One thing I found throughout the book is the confidence in the methodologies of literary scholarship. Perhaps I am biased because of my background in math, but I find that the liberal arts are taken way too seriously by their adherents. They are full of assumptions and guesses, and in the end cannot actually prove anything. Folks, this isn't science. Stop pretending that it is.
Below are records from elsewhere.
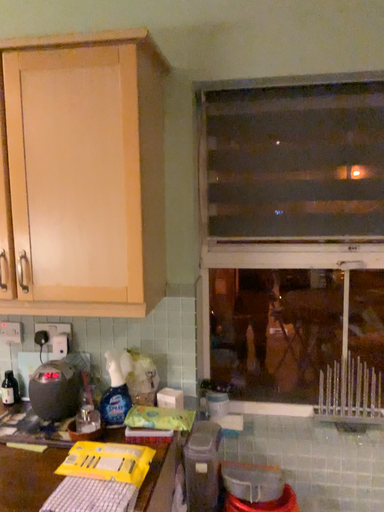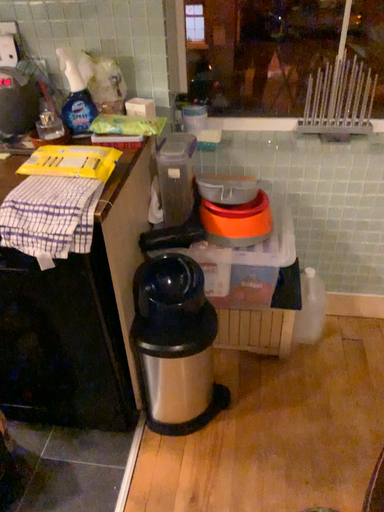
Question: How did the camera likely rotate when shooting the video?

Choices:
 (A) rotated upward
 (B) rotated downward

Answer: (B)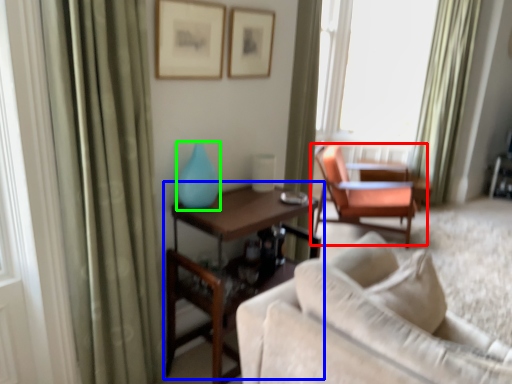
Question: Based on their relative distances, which object is farther from chair (highlighted by a red box)? Choose from table (highlighted by a blue box) and turquoise (highlighted by a green box).

Choices:
 (A) table
 (B) turquoise

Answer: (B)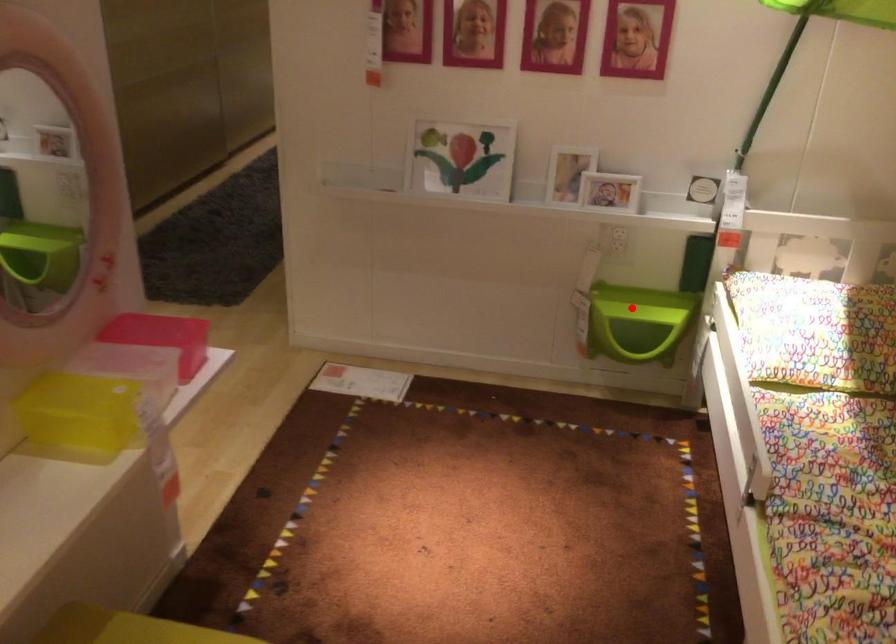
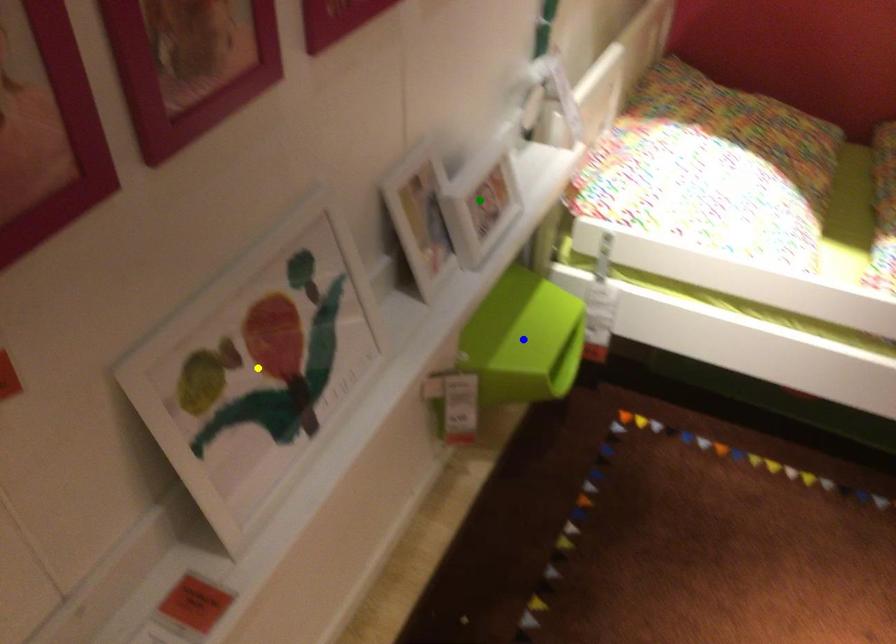
Question: I am providing you with two images of the same scene from different viewpoints. A red point is marked on the first image. You are given multiple points on the second image. Which spot in image 2 lines up with the point in image 1?

Choices:
 (A) green point
 (B) yellow point
 (C) blue point

Answer: (C)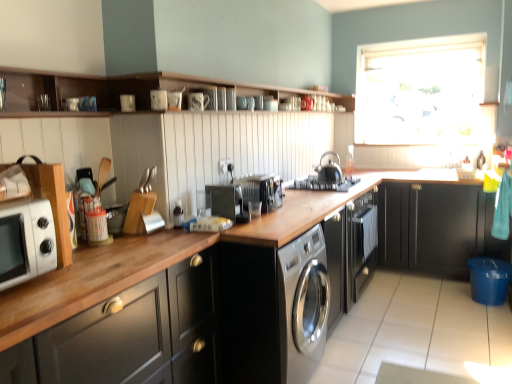
The image size is (512, 384). What do you see at coordinates (227, 203) in the screenshot?
I see `satin black coffee maker at center, positioned as the 1th appliance in front-to-back order` at bounding box center [227, 203].

Locate an element on the screen. black matte cabinet at right, the second cabinetry when ordered from top to bottom is located at coordinates pyautogui.click(x=436, y=228).

I want to click on black matte kettle at center, arranged as the third appliance when viewed from the front, so click(329, 169).

The width and height of the screenshot is (512, 384). In order to click on white glossy microwave at left in this screenshot , I will do `click(26, 241)`.

The image size is (512, 384). What do you see at coordinates (303, 305) in the screenshot?
I see `sleek stainless steel washing machine at center` at bounding box center [303, 305].

The width and height of the screenshot is (512, 384). What do you see at coordinates (50, 89) in the screenshot? I see `wooden shelf at upper left` at bounding box center [50, 89].

This screenshot has height=384, width=512. I want to click on matte wood cabinet at left, acting as the third cabinetry starting from the right, so click(130, 336).

Is black matte kettle at center, arranged as the third appliance when viewed from the left, aimed at black matte cabinet at right, positioned as the third cabinetry in left-to-right order?

No, black matte kettle at center, arranged as the third appliance when viewed from the left, is not oriented towards black matte cabinet at right, positioned as the third cabinetry in left-to-right order.

From the image's perspective, is black matte kettle at center, the first appliance from the right, above or below black matte cabinet at right, the second cabinetry when ordered from top to bottom?

From the image's perspective, black matte kettle at center, the first appliance from the right, appears above black matte cabinet at right, the second cabinetry when ordered from top to bottom.

Can you tell me how much black matte kettle at center, arranged as the third appliance when viewed from the front, and black matte cabinet at right, the second cabinetry when ordered from top to bottom, differ in facing direction?

The angle between the facing direction of black matte kettle at center, arranged as the third appliance when viewed from the front, and the facing direction of black matte cabinet at right, the second cabinetry when ordered from top to bottom, is 83 degrees.

Is wooden shelf at upper left far from satin black coffee maker at center, which is counted as the 1th appliance, starting from the left?

wooden shelf at upper left is actually quite close to satin black coffee maker at center, which is counted as the 1th appliance, starting from the left.

Find the location of a particular element. shelf that appears in front of the satin black coffee maker at center, acting as the third appliance starting from the back is located at coordinates (50, 89).

Is wooden shelf at upper left not inside satin black coffee maker at center, the 3th appliance when ordered from right to left?

wooden shelf at upper left is positioned outside satin black coffee maker at center, the 3th appliance when ordered from right to left.

I want to click on shelf that is in front of the black matte cabinet at right, acting as the second cabinetry starting from the bottom, so click(x=50, y=89).

From the image's perspective, which one is positioned lower, wooden shelf at upper left or black matte cabinet at right, positioned as the third cabinetry in left-to-right order?

From the image's view, black matte cabinet at right, positioned as the third cabinetry in left-to-right order, is below.

From the picture: Can you tell me how much wooden shelf at upper left and black matte cabinet at right, acting as the second cabinetry starting from the bottom, differ in facing direction?

They differ by 91 degrees in their facing directions.

From a real-world perspective, which object rests below the other?

matte wood cabinet at left, arranged as the 3th cabinetry when viewed from the top.

Could matte wood cabinet at left, acting as the third cabinetry starting from the right, be considered to be inside white glossy shelves at upper center, marked as the second cabinetry in a left-to-right arrangement?

That's incorrect, matte wood cabinet at left, acting as the third cabinetry starting from the right, is not inside white glossy shelves at upper center, marked as the second cabinetry in a left-to-right arrangement.

Does white glossy shelves at upper center, marked as the second cabinetry in a left-to-right arrangement, come behind matte wood cabinet at left, the 1th cabinetry from the bottom?

Yes, the depth of white glossy shelves at upper center, marked as the second cabinetry in a left-to-right arrangement, is greater than that of matte wood cabinet at left, the 1th cabinetry from the bottom.

How many degrees apart are the facing directions of white glossy shelves at upper center, arranged as the 3th cabinetry when ordered from the bottom, and matte wood cabinet at left, arranged as the 3th cabinetry when viewed from the top?

The angular difference between white glossy shelves at upper center, arranged as the 3th cabinetry when ordered from the bottom, and matte wood cabinet at left, arranged as the 3th cabinetry when viewed from the top, is 1.58 degrees.

Is white glossy shelves at upper center, acting as the first cabinetry starting from the top, positioned beyond the bounds of satin black stove at center?

Yes, white glossy shelves at upper center, acting as the first cabinetry starting from the top, is located beyond the bounds of satin black stove at center.

From a real-world perspective, is white glossy shelves at upper center, arranged as the 3th cabinetry when ordered from the bottom, above or below satin black stove at center?

In terms of real-world spatial position, white glossy shelves at upper center, arranged as the 3th cabinetry when ordered from the bottom, is above satin black stove at center.

Considering the relative sizes of matte wood cabinet at left, the 1th cabinetry from the bottom, and satin black coffee maker at center, which is counted as the 1th appliance, starting from the left, in the image provided, is matte wood cabinet at left, the 1th cabinetry from the bottom, thinner than satin black coffee maker at center, which is counted as the 1th appliance, starting from the left,?

No, matte wood cabinet at left, the 1th cabinetry from the bottom, is not thinner than satin black coffee maker at center, which is counted as the 1th appliance, starting from the left.

This screenshot has width=512, height=384. Find the location of `cabinetry that appears on the left of satin black coffee maker at center, which is counted as the 1th appliance, starting from the left`. cabinetry that appears on the left of satin black coffee maker at center, which is counted as the 1th appliance, starting from the left is located at coordinates (130, 336).

Is matte wood cabinet at left, arranged as the 3th cabinetry when viewed from the top, to the left of satin black coffee maker at center, which is counted as the 1th appliance, starting from the left, from the viewer's perspective?

Yes.

Looking at the image, does black matte kettle at center, the first appliance from the right, seem bigger or smaller compared to satin black coffee maker at center, which is counted as the 1th appliance, starting from the left?

Considering their sizes, black matte kettle at center, the first appliance from the right, takes up more space than satin black coffee maker at center, which is counted as the 1th appliance, starting from the left.

Is black matte kettle at center, the first appliance positioned from the back, oriented towards satin black coffee maker at center, positioned as the 1th appliance in front-to-back order?

No, black matte kettle at center, the first appliance positioned from the back, is not facing towards satin black coffee maker at center, positioned as the 1th appliance in front-to-back order.

Can you confirm if black matte kettle at center, arranged as the third appliance when viewed from the left, is taller than satin black coffee maker at center, which is counted as the 1th appliance, starting from the left?

Yes, black matte kettle at center, arranged as the third appliance when viewed from the left, is taller than satin black coffee maker at center, which is counted as the 1th appliance, starting from the left.

This screenshot has height=384, width=512. There is a black matte cabinet at right, positioned as the third cabinetry in left-to-right order. Identify the location of the 3rd appliance above it (from a real-world perspective). (329, 169).

Where is `appliance that is the 3rd object directly below the wooden shelf at upper left (from a real-world perspective)`? appliance that is the 3rd object directly below the wooden shelf at upper left (from a real-world perspective) is located at coordinates (227, 203).

Which object lies nearer to the anchor point matte wood cabinet at left, arranged as the 3th cabinetry when viewed from the top, wooden at center or black matte cabinet at right, the first cabinetry when ordered from right to left?

Based on the image, wooden at center appears to be nearer to matte wood cabinet at left, arranged as the 3th cabinetry when viewed from the top.

Based on their spatial positions, is satin black coffee maker at center, acting as the third appliance starting from the back, or black matte cabinet at right, the first cabinetry when ordered from right to left, further from white sheer curtain at upper right?

The object further to white sheer curtain at upper right is satin black coffee maker at center, acting as the third appliance starting from the back.

When comparing their distances from satin black stove at center, does matte wood cabinet at left, acting as the third cabinetry starting from the right, or black matte cabinet at right, acting as the second cabinetry starting from the bottom, seem further?

matte wood cabinet at left, acting as the third cabinetry starting from the right.

Based on their spatial positions, is satin black stove at center or sleek stainless steel washing machine at center closer to white sheer curtain at upper right?

The object closer to white sheer curtain at upper right is satin black stove at center.

Considering their positions, is satin black coffee maker at center, the 3th appliance when ordered from right to left, positioned further to black matte kettle at center, the first appliance positioned from the back, than satin black stove at center?

Based on the image, satin black coffee maker at center, the 3th appliance when ordered from right to left, appears to be further to black matte kettle at center, the first appliance positioned from the back.

Consider the image. From the image, which object appears to be nearer to wooden shelf at upper left, white sheer curtain at upper right or satin black coffee maker at center, which is counted as the 1th appliance, starting from the left?

The object closer to wooden shelf at upper left is satin black coffee maker at center, which is counted as the 1th appliance, starting from the left.

From the image, which object appears to be nearer to white sheer curtain at upper right, satin black coffee maker at center, positioned as the 1th appliance in front-to-back order, or white glossy microwave at left?

satin black coffee maker at center, positioned as the 1th appliance in front-to-back order, is positioned closer to the anchor white sheer curtain at upper right.

Based on their spatial positions, is wooden shelf at upper left or black matte cabinet at right, positioned as the third cabinetry in left-to-right order, further from black matte kettle at center, arranged as the third appliance when viewed from the front?

wooden shelf at upper left.

You are a GUI agent. You are given a task and a screenshot of the screen. Output one action in this format:
    pyautogui.click(x=<x>, y=<y>)
    Task: Click on the washing machine situated between matte wood cabinet at left, acting as the third cabinetry starting from the right, and black matte cabinet at right, the second cabinetry when ordered from top to bottom, from left to right
    
    Given the screenshot: What is the action you would take?
    pyautogui.click(x=303, y=305)

Image resolution: width=512 pixels, height=384 pixels. What are the coordinates of `cabinetry positioned between matte wood cabinet at left, acting as the third cabinetry starting from the right, and satin black stove at center from near to far` in the screenshot? It's located at (x=126, y=89).

Identify the location of shelf situated between white glossy microwave at left and wooden at center from left to right. (50, 89).

At what (x,y) coordinates should I click in order to perform the action: click on stove between wooden at center and black matte kettle at center, the first appliance from the right, in the front-back direction. Please return your answer as a coordinate pair (x, y). This screenshot has height=384, width=512. Looking at the image, I should click on (322, 184).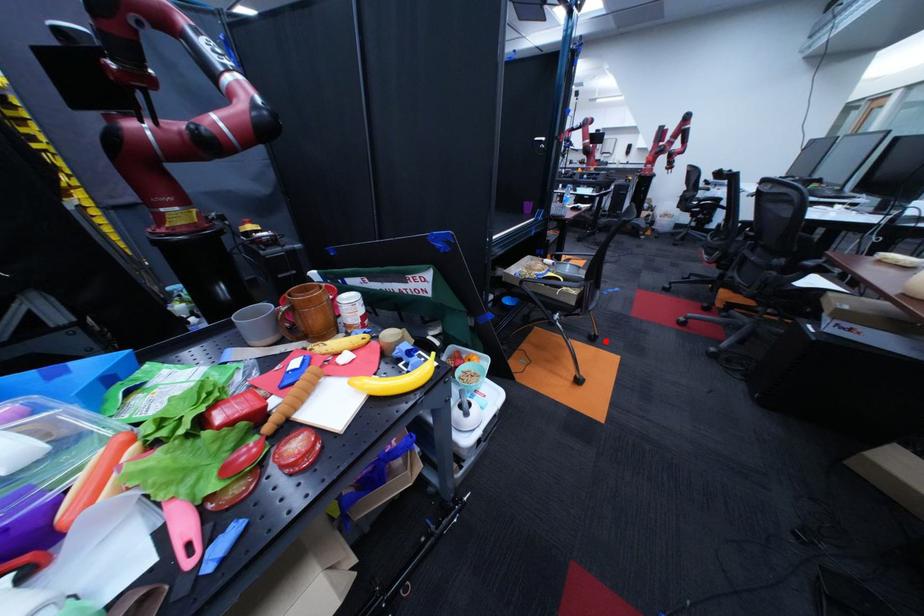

On another subject, I found the appendix to his book, which is titled "Apologetics and 'Biblical Criticism Lite'" and is published only on his website, to be quite a comment on his mindset on these matters. In this appendix, he basically says that anyone who disagrees with him on these issues is an apologist. He says it nicely and relatively respectfully, but in such a way that it is impossible to argue with him. Anyone who says anything to the contrary is understandably influenced by outside factors, such as his emotions, and unable to think clearly about these issues. This is a technique used frequently by skeptical bloggers as well. Not very impressive and, frankly, not very respectful either. Just say that you disagree and don't try to read minds. Maybe, just maybe, you have some hidden biases as well. (Here is a link to his appendix but be forewarned that the views there are quite non-Orthodox: link.)

And on another subject, I found it interesting that Prof. Kugel seems to accept the arguments of James Hoffmeier et al against the Biblical Minimalists that there was an historical exodus from Egypt, albeit smaller than the one described in the Bible (pp. 207-208).